PICS Colloquia: “Recent Advances in Modeling Subduction and Viscoelastic Flow in Geodynamic Computations”
February 19, 2021 at 2:00 PM - 3:00 PM
Organizer
Venue
Abstract: We will describe two separate but related methodologies that have been implemented in the open source, finite element code ASPECT, which computational geophysicists use to model a wide variety of problems that arise in Earth and Planetary geophysics. The first technique is a volume-of-fluid (VOF) interface tracking algorithm that was originally designed to model the subduction of the oceanic lithosphere of a tectonic plate beneath a less dense lithosphere of a second plate. However, we have since used this VOF methodology to model some basic laboratory experiments in order to benchmark some of the rheological models that have been implemented in ASPECT. The second technique is the particle or particle-in-cell (PIC) methodology, which we have been developing and benchmarking for use in ASPECT for the past seven years or so. This PIC methodology has been shown to have excellent weak and strong scaling over at least three orders of magnitude of model size on a uniform grid. In addition, our PIC algorithm shows that strong scaling for the adaptive grid case is nearly as good as for the uniform grid case, decreasing the total runtime essentially linearly from 96 to 3,072 cores.

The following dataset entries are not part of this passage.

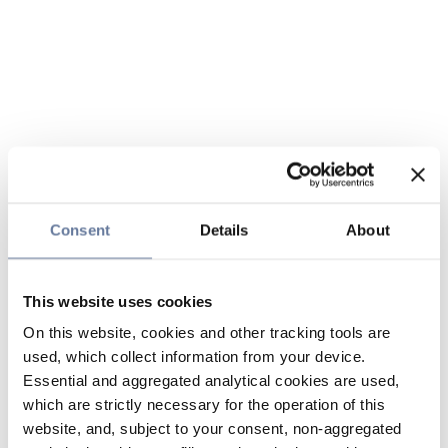
Consent
Details
About
This website uses cookies
On this website, cookies and other tracking tools are
used, which collect information from your device.
Essential and aggregated analytical cookies are used,
which are strictly necessary for the operation of this
website, and, subject to your consent, non-aggregated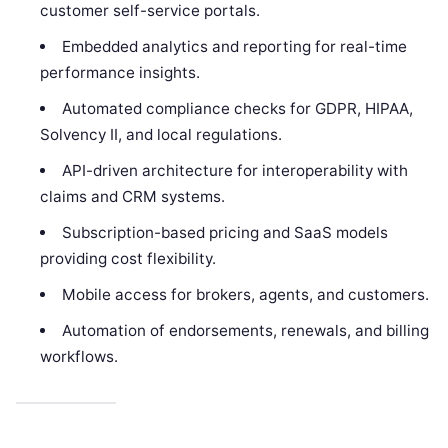
customer self-service portals.
Embedded analytics and reporting for real-time
performance insights.
Automated compliance checks for GDPR, HIPAA,
Solvency II, and local regulations.
API-driven architecture for interoperability with
claims and CRM systems.
Subscription-based pricing and SaaS models
providing cost flexibility.
Mobile access for brokers, agents, and customers.
Automation of endorsements, renewals, and billing
workflows.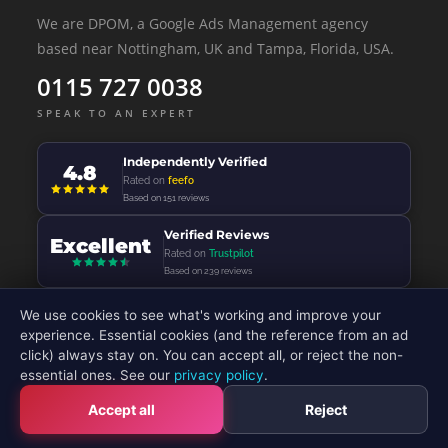
We are DPOM, a Google Ads Management agency
based near Nottingham, UK and Tampa, Florida, USA.
0115 727 0038
SPEAK TO AN EXPERT
Independently Verified
4.8
Rated on
feefo
Based on 151 reviews
Verified Reviews
Excellent
Rated on
Trustpilot
Based on 239 reviews
We use cookies to see what's working and improve your
experience. Essential cookies (and the reference from an ad
click) always stay on. You can accept all, or reject the non-
© 2026 - DP Online Marketing Ltd - All Rights Reserved
essential ones. See our
privacy policy
.
Accept all
Reject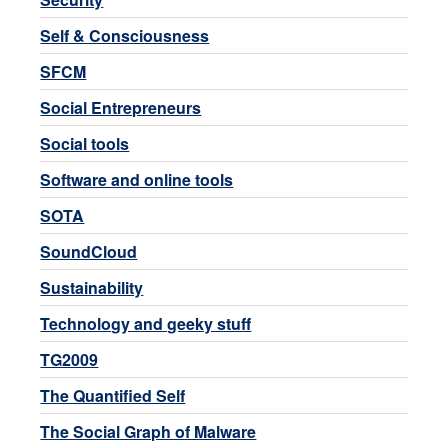
Self & Consciousness
SFCM
Social Entrepreneurs
Social tools
Software and online tools
SOTA
SoundCloud
Sustainability
Technology and geeky stuff
TG2009
The Quantified Self
The Social Graph of Malware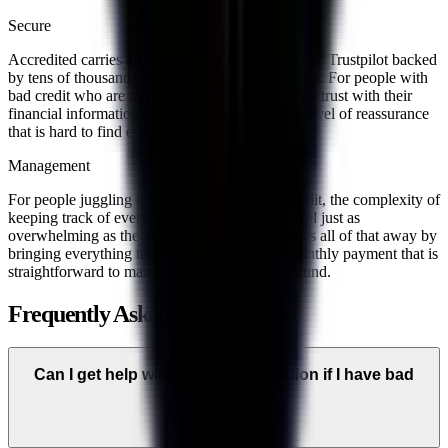
Secure
Accredited carries an A+ BBB rating and a 4.8 on Trustpilot backed
by tens of thousands of verified customer reviews. For people with
bad credit who are already wary of who they can trust with their
financial information, those numbers provide a level of reassurance
that is hard to find elsewhere.
Management
For people juggling multiple debts with bad credit, the complexity of
keeping track of everything every month can feel just as
overwhelming as the debt itself. Accredited takes all of that away by
bringing everything together into one single monthly payment that is
straightforward to manage and easy to plan around.
Frequently Asked Questions
Can I get help with debt consolidation if I have bad
credit?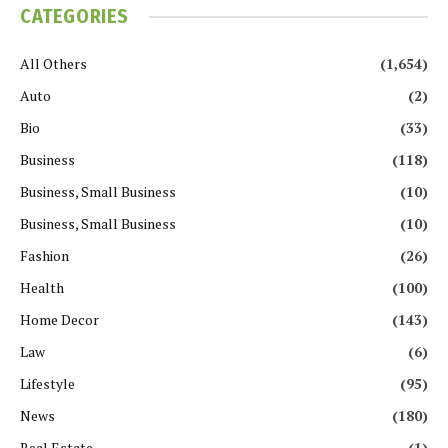
CATEGORIES
All Others
(1,654)
Auto
(2)
Bio
(33)
Business
(118)
Business, Small Business
(10)
Business, Small Business
(10)
Fashion
(26)
Health
(100)
Home Decor
(143)
Law
(6)
Lifestyle
(95)
News
(180)
Real Estate
(1)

We will briefly show a collection of benchmarks we have used and developed to assess the accuracy of this PIC methodology and conclude with a description and video of a beam bending in a less dense viscoelastic medium due to the force of gravity in which the viscoelastic rheology is modeled by the components of stress that are carried on the particles and interpolated onto the underlying finite element grid at each time step.